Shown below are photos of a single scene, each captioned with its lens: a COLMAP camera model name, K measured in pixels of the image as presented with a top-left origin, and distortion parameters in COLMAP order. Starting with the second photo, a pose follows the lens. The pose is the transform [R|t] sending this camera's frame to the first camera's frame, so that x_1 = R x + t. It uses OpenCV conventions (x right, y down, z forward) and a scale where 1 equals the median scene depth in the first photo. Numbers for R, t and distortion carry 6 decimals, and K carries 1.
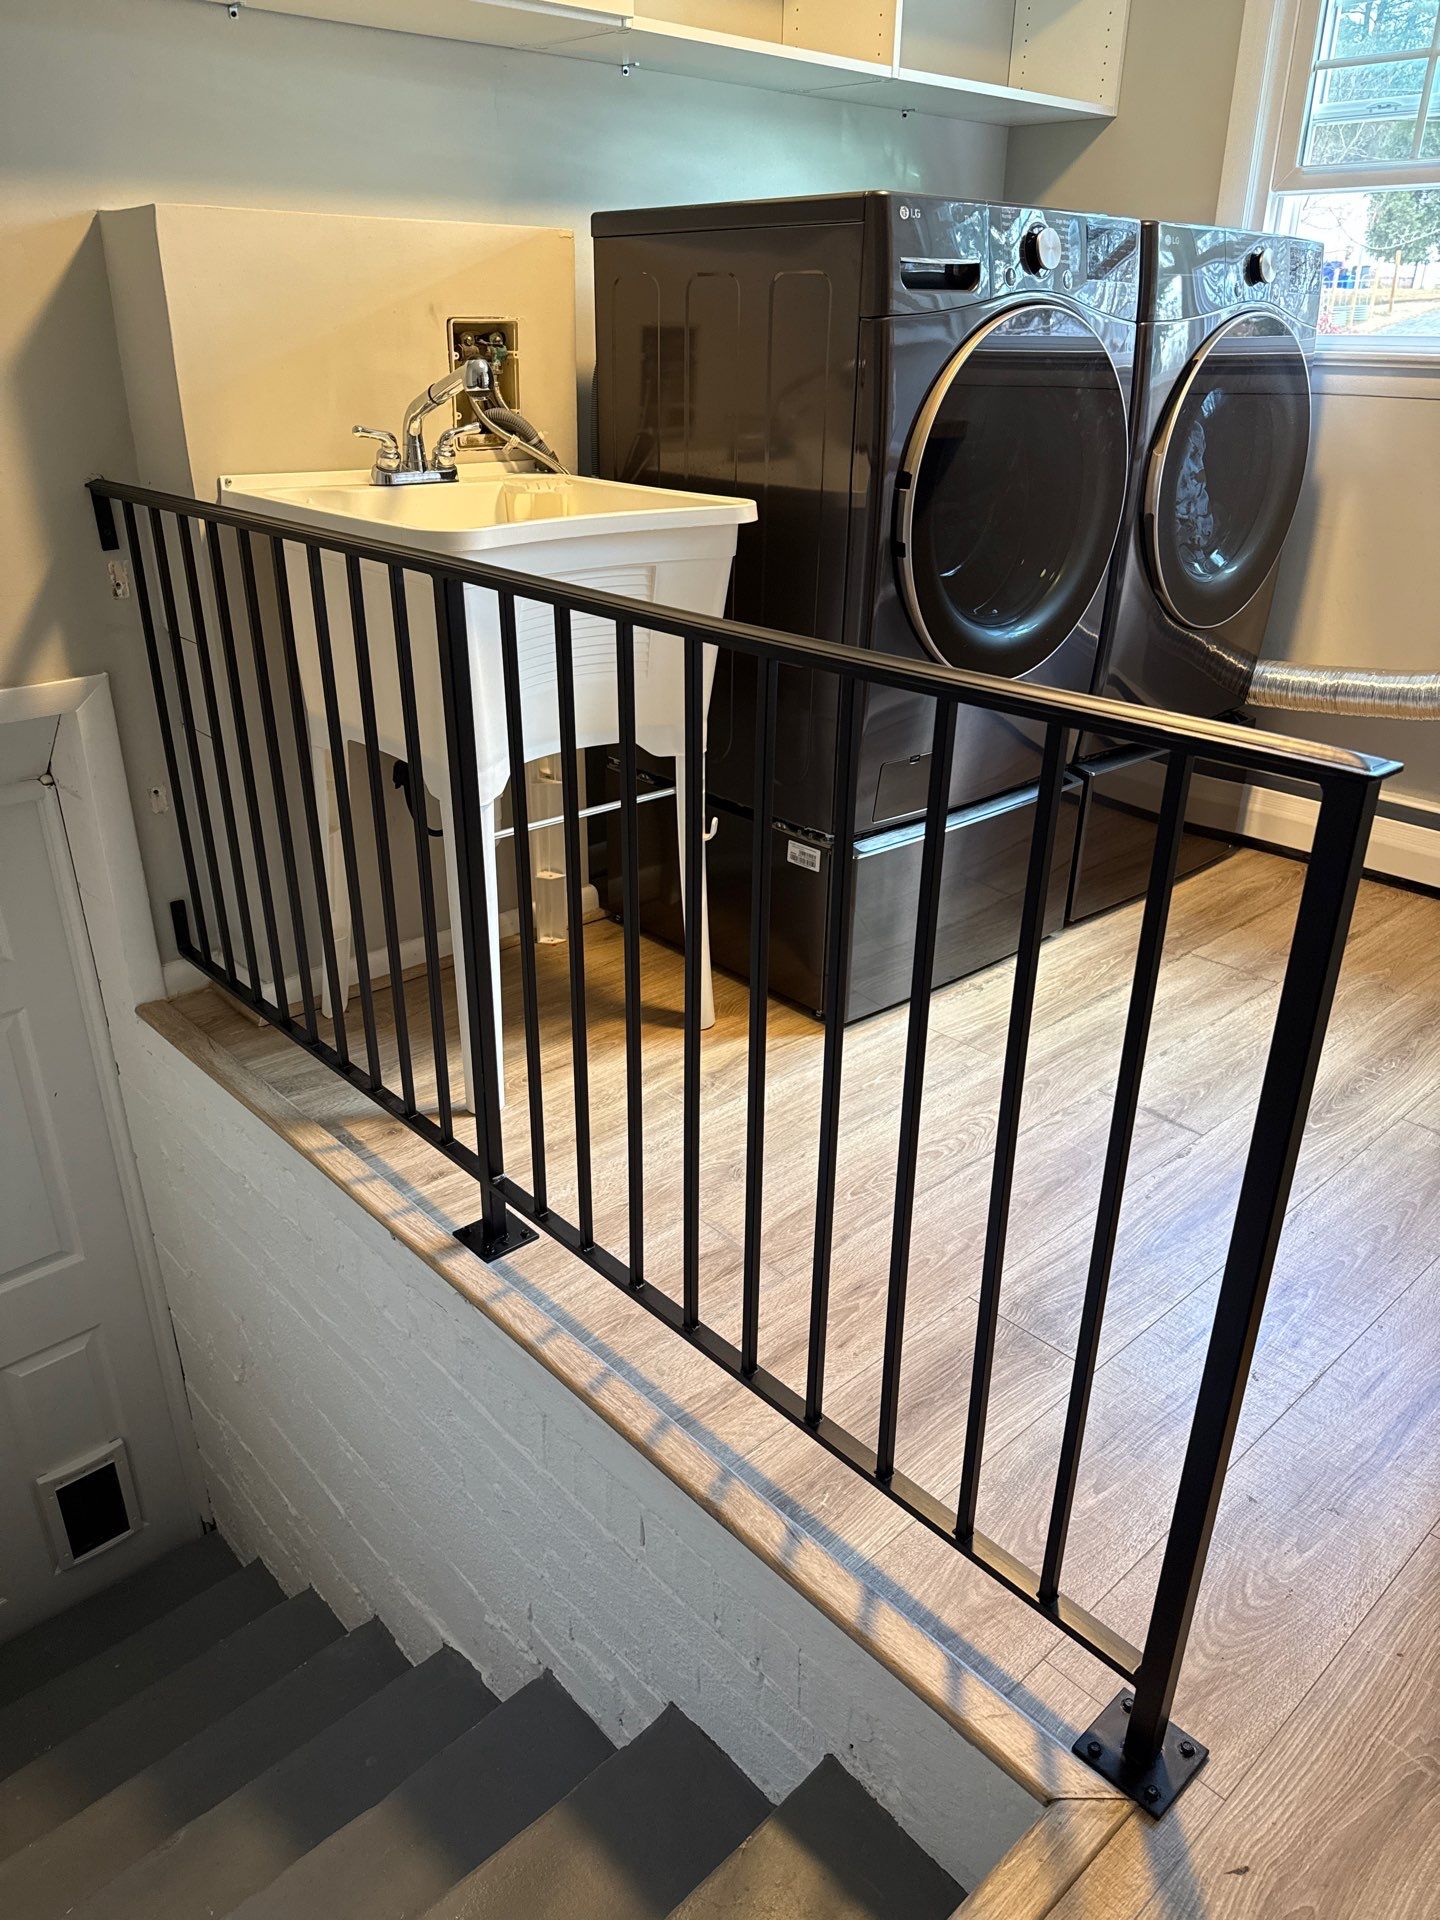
lens RADIAL K [[1352.5, 0, 725.9], [0, 1352.5, 967.6], [0, 0, 1]] dist [0.076912, -0.113998]
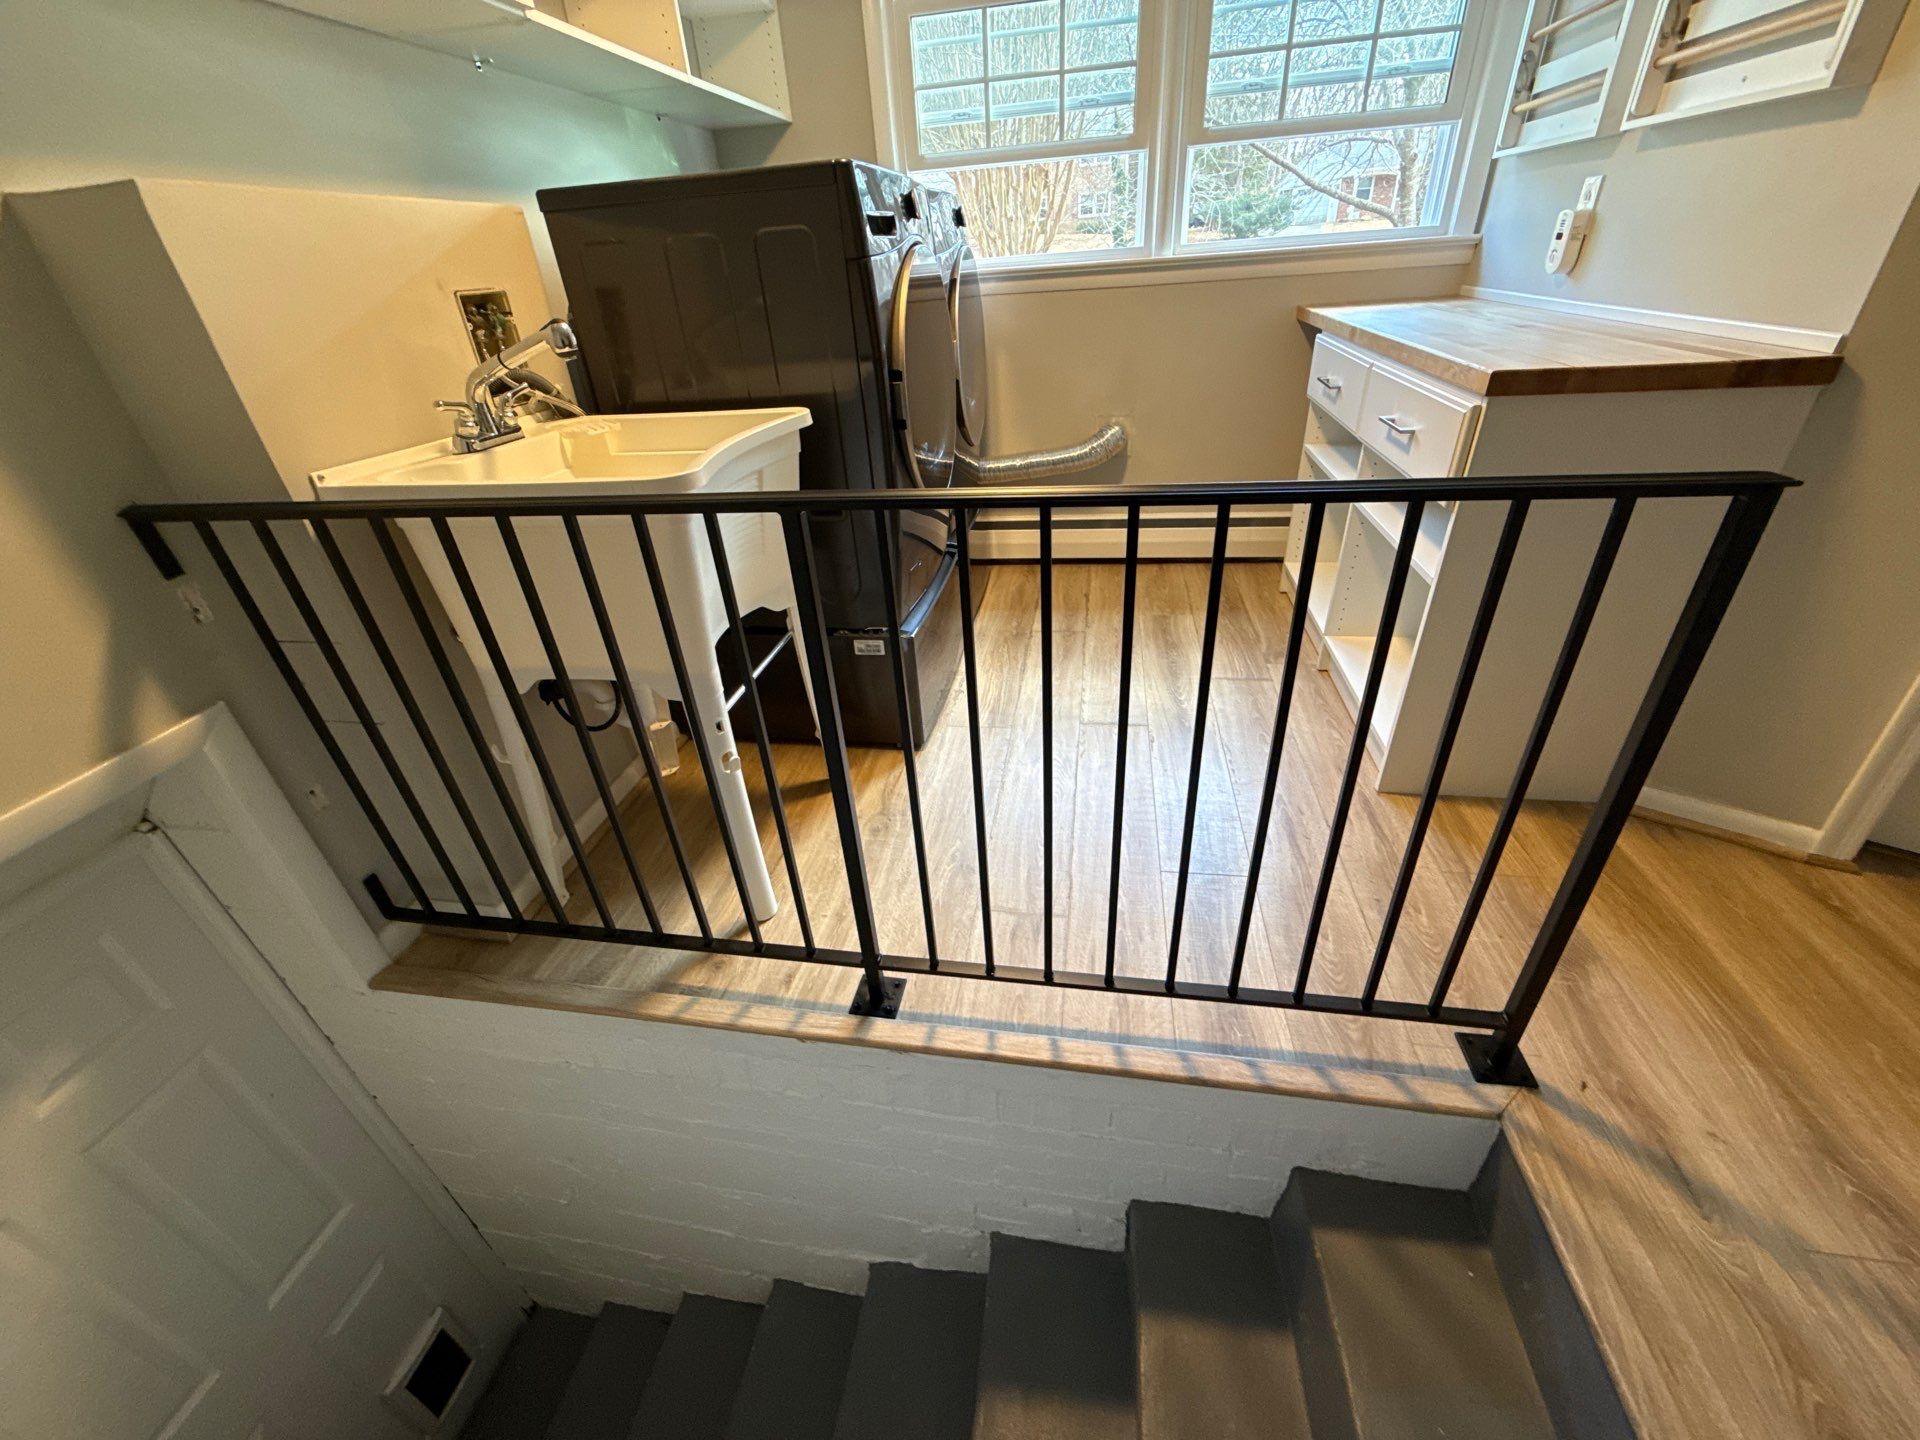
lens RADIAL K [[763.1, 0, 960.7], [0, 763.1, 716.1], [0, 0, 1]] dist [-0.000421, -0.000069]
pose [[0.790643, -0.364897, 0.491663, -0.316669], [0.323923, 0.930713, 0.169846, -0.131104], [-0.519574, 0.024973, 0.854060, 0.276711]]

*Requirement:* Would you retype each line above exactly and skip every image?

*Answer box:*
Shown below are photos of a single scene, each captioned with its lens: a COLMAP camera model name, K measured in pixels of the image as presented with a top-left origin, and distortion parameters in COLMAP order. Starting with the second photo, a pose follows the lens. The pose is the transform [R|t] sending this camera's frame to the first camera's frame, so that x_1 = R x + t. It uses OpenCV conventions (x right, y down, z forward) and a scale where 1 equals the median scene depth in the first photo. Numbers for R, t and distortion carry 6 decimals, and K carries 1.
lens RADIAL K [[1352.5, 0, 725.9], [0, 1352.5, 967.6], [0, 0, 1]] dist [0.076912, -0.113998]
lens RADIAL K [[763.1, 0, 960.7], [0, 763.1, 716.1], [0, 0, 1]] dist [-0.000421, -0.000069]
pose [[0.790643, -0.364897, 0.491663, -0.316669], [0.323923, 0.930713, 0.169846, -0.131104], [-0.519574, 0.024973, 0.854060, 0.276711]]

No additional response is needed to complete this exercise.